A. Blaauw und W. W. Morgan haben einen jungen O-Stern, AE Aurigae, untersucht, der die hohe Eigengeschwindigkeit von 130 km/ Sek. besitzt. Er ist sehr hell und erscheint nur wegen seiner großen Entfernung schwach. Vor etwa 2,5 Millionen Jahren müsste er sich in der Gegend des Orion-Nebels befunden haben. In die entgegengesetzte Richtung lauft μ Columbae, ebenfalls ein O-Stern, der anscheinend gleichzeitig mit AE Aurigae von seiner Geburtsstätte fortgeschleudert worden ist.
Planetarische Nebel
Andere Nebel stellen spätere Entwicklungsstufen eines Sterns dar. Das gilt besonders für die sogenannten planetarischen Nebel - einst so benannt, weil sie in kleineren Fernrohren wie kleine, schwach leuchtende Scheiben aussehen, die an Planeten erinnern. Tatsächlich bestehen sie aus Gas wie die diffusen galaktischen Nebel, sind aber weder richtige Nebel noch gar Planeten. Ihr bekanntester Vertreter ist der Ringnebel M 57 in der Leier, der bereits 1779 entdeckt wurde. Er besteht aus einem von einer unglaublich dünnen sphärischen Gashülle umgebenen Zentralstern. Da an seinen Rändern mehr leuchtende Nebelmaterie zu sehen ist als in den mittleren Gebieten, erscheint diese Gashülle wie ein Ring. Der Durchmesser von M 57 beträgt fast 1 Lichtjahr. Trotzdem enthält er erstaunlich wenig Substanz, weil die mittlere Dichte millionenfach geringer ist als die unserer Atmosphäre in Meereshöhe. Es gibt auch größere planetarische Nebel, z. B. NGC 7293 im Wassermann, doppelt so groß wie M 57. Andere dieser Objekte sind unsymmetrisch, etwa der Eulen-Nebel M 97 im Großen Bären und der Hantel-Nebel M27 im Füchschen (Vulpecula).

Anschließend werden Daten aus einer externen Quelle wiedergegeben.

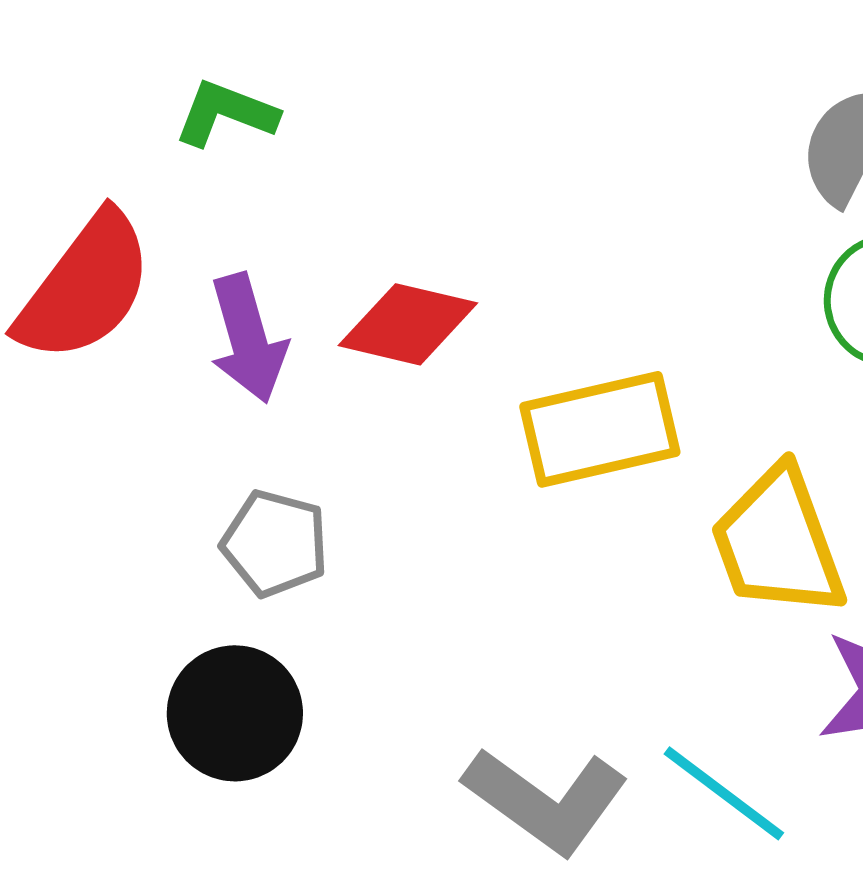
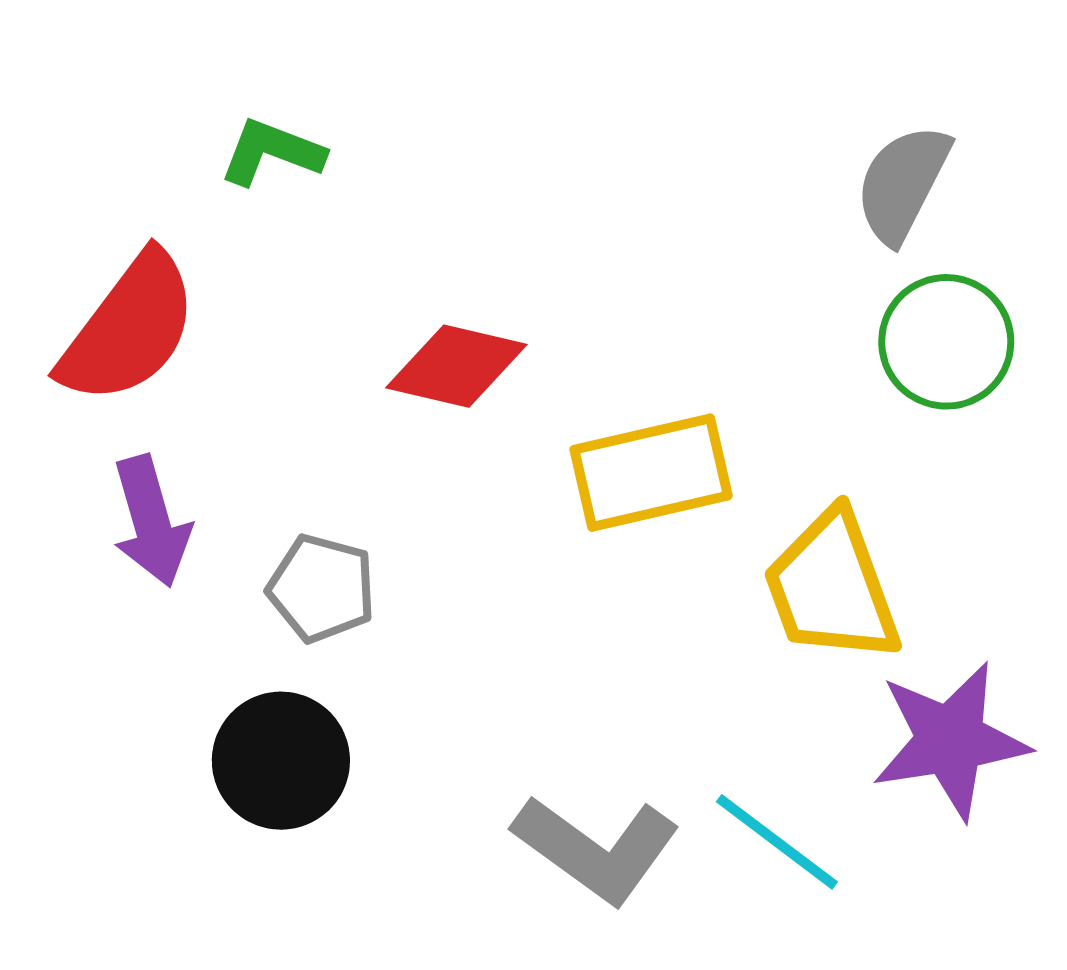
purple arrow: (248, 338) -> (151, 521), moved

Alle planetarischen Nebel befinden sich im Zustand der Expansion und können kaum älter als einige Zehntausend Jahre sein. Man schätzt, dass das Material der Gashülle, wenn diese - was sehr wahrscheinlich ist - von einem alten Stern ausgestoßen wird, nicht länger als 100 000 Jahre weiterleuchten kann. Es gibt eine Theorie, nach der ein planetarischer Nebel dadurch entsteht, dass ein Roter Riese seine äußeren Schichten explosionsartig abstößt. Die Zentralsterne in den planetarischen Nebeln wären demzufolge die Kerne früherer Riesensterne. Sie haben sehr hohe Oberflächentemperaturen von etwa 50 000° C und sind, nachdem sie den größten Teil ihrer nuklearen Energieerzeugung bereits hinter sich haben, auf dem Weg des Übergangs in Weiße Zwerge. Diese »Auspuff « Theorie passt gut zu der vorgeschlagenen Entwicklungsfolge. Das heißt aber nicht, dass jeder normale Stern auf einer späten Stufe seines Lebens ein planetarischer Nebel wird.
Supernova und Pulsare
Schließlich kennt man noch Nebel, die Endprodukte der Entwicklung von Sternen darstellen. Der Crab-Nebel ist hierfür das bekannteste Beispiel, es finden sich zwar noch andere Nebel dieser Art, doch sind sie fast alle viel älter und haben daher keine so stark ausgeprägten Züge. Auch scheint der Crab-Nebel, mit einem ungewöhnlichen Pulsar in seinem Zentrum, eine gewisse Ausnahme zu sein. Bei dem Schleier-Nebel im Schwan verlaufen die Bogenstrukturen des leuchtenden Materials sehr glatt, alles spricht dafür, dass wir es dort mit den Resten einer Supernova-Explosion zu tun haben, die sich in vorgeschichtlicher Zeit ereignete. Gegenwärtig beträgt die Expansionsgeschwindigkeit 120 km/Sek. - So lassen sich am Anfang wie auch am Ende des Lebensweges mancher Sterne interessante Nebel beobachten.
Jedenfalls lässt sich die Entwicklung von Sternen in ihrem vollen Umfang - mit Einschluss von Vorstufen und plötzlichen Änderungen - heute nicht mehr verstehen, wenn man unsere ständig wachsenden Kenntnisse über die verschiedenen Nebel dabei unberücksichtigt lässt.